▸ Work order:
Every line below should be copied out exactly.

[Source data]
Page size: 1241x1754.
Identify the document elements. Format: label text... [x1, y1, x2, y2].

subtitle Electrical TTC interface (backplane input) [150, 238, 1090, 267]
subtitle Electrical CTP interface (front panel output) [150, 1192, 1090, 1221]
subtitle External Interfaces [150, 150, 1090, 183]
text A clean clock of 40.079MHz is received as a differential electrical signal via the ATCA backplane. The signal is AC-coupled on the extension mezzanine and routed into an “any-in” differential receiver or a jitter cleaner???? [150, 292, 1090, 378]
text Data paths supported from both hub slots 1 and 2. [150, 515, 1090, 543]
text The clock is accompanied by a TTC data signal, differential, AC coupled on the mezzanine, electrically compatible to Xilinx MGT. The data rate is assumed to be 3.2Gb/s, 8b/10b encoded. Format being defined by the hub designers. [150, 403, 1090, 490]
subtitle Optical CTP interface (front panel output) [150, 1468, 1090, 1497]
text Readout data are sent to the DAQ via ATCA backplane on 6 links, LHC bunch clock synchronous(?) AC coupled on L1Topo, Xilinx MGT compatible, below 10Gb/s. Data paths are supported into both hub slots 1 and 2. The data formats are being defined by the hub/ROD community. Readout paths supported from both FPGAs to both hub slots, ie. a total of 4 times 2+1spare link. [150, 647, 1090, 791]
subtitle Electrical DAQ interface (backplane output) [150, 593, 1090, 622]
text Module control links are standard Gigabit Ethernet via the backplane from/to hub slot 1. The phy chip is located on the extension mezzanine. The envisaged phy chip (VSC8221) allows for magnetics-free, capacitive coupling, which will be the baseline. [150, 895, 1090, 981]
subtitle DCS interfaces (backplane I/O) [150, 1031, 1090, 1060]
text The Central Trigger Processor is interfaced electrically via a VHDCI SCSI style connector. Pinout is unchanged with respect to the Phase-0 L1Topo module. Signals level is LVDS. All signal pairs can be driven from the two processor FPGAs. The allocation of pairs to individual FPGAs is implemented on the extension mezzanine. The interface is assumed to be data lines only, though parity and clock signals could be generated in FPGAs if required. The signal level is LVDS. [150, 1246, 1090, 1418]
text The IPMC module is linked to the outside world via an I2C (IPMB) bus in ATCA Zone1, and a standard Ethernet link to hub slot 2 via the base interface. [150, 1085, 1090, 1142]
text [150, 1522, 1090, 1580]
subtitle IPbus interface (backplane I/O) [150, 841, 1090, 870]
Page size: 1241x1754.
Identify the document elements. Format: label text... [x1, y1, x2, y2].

▸ Your solution:
Page size: 1241x1754.
Identify the document elements. Format: label text... [x1, y1, x2, y2].

subtitle Electrical TTC interface (backplane input) [150, 238, 1090, 267]
subtitle Electrical CTP interface (front panel output) [150, 1192, 1090, 1221]
subtitle External Interfaces [150, 150, 1090, 183]
text A clean clock of 40.079MHz is received as a differential electrical signal via the ATCA backplane. The signal is AC-coupled on the extension mezzanine and routed into an “any-in” differential receiver or a jitter cleaner???? [150, 292, 1090, 378]
text Data paths supported from both hub slots 1 and 2. [150, 515, 1090, 543]
text The clock is accompanied by a TTC data signal, differential, AC coupled on the mezzanine, electrically compatible to Xilinx MGT. The data rate is assumed to be 3.2Gb/s, 8b/10b encoded. Format being defined by the hub designers. [150, 403, 1090, 490]
subtitle Optical CTP interface (front panel output) [150, 1468, 1090, 1497]
text Readout data are sent to the DAQ via ATCA backplane on 6 links, LHC bunch clock synchronous(?) AC coupled on L1Topo, Xilinx MGT compatible, below 10Gb/s. Data paths are supported into both hub slots 1 and 2. The data formats are being defined by the hub/ROD community. Readout paths supported from both FPGAs to both hub slots, ie. a total of 4 times 2+1spare link. [150, 647, 1090, 791]
subtitle Electrical DAQ interface (backplane output) [150, 593, 1090, 622]
text Module control links are standard Gigabit Ethernet via the backplane from/to hub slot 1. The phy chip is located on the extension mezzanine. The envisaged phy chip (VSC8221) allows for magnetics-free, capacitive coupling, which will be the baseline. [150, 895, 1090, 981]
subtitle DCS interfaces (backplane I/O) [150, 1031, 1090, 1060]
text The Central Trigger Processor is interfaced electrically via a VHDCI SCSI style connector. Pinout is unchanged with respect to the Phase-0 L1Topo module. Signals level is LVDS. All signal pairs can be driven from the two processor FPGAs. The allocation of pairs to individual FPGAs is implemented on the extension mezzanine. The interface is assumed to be data lines only, though parity and clock signals could be generated in FPGAs if required. The signal level is LVDS. [150, 1246, 1090, 1418]
text The IPMC module is linked to the outside world via an I2C (IPMB) bus in ATCA Zone1, and a standard Ethernet link to hub slot 2 via the base interface. [150, 1085, 1090, 1142]
text [150, 1522, 1090, 1580]
subtitle IPbus interface (backplane I/O) [150, 841, 1090, 870]
Page size: 1241x1754.
Identify the document elements. Format: label text... [x1, y1, x2, y2].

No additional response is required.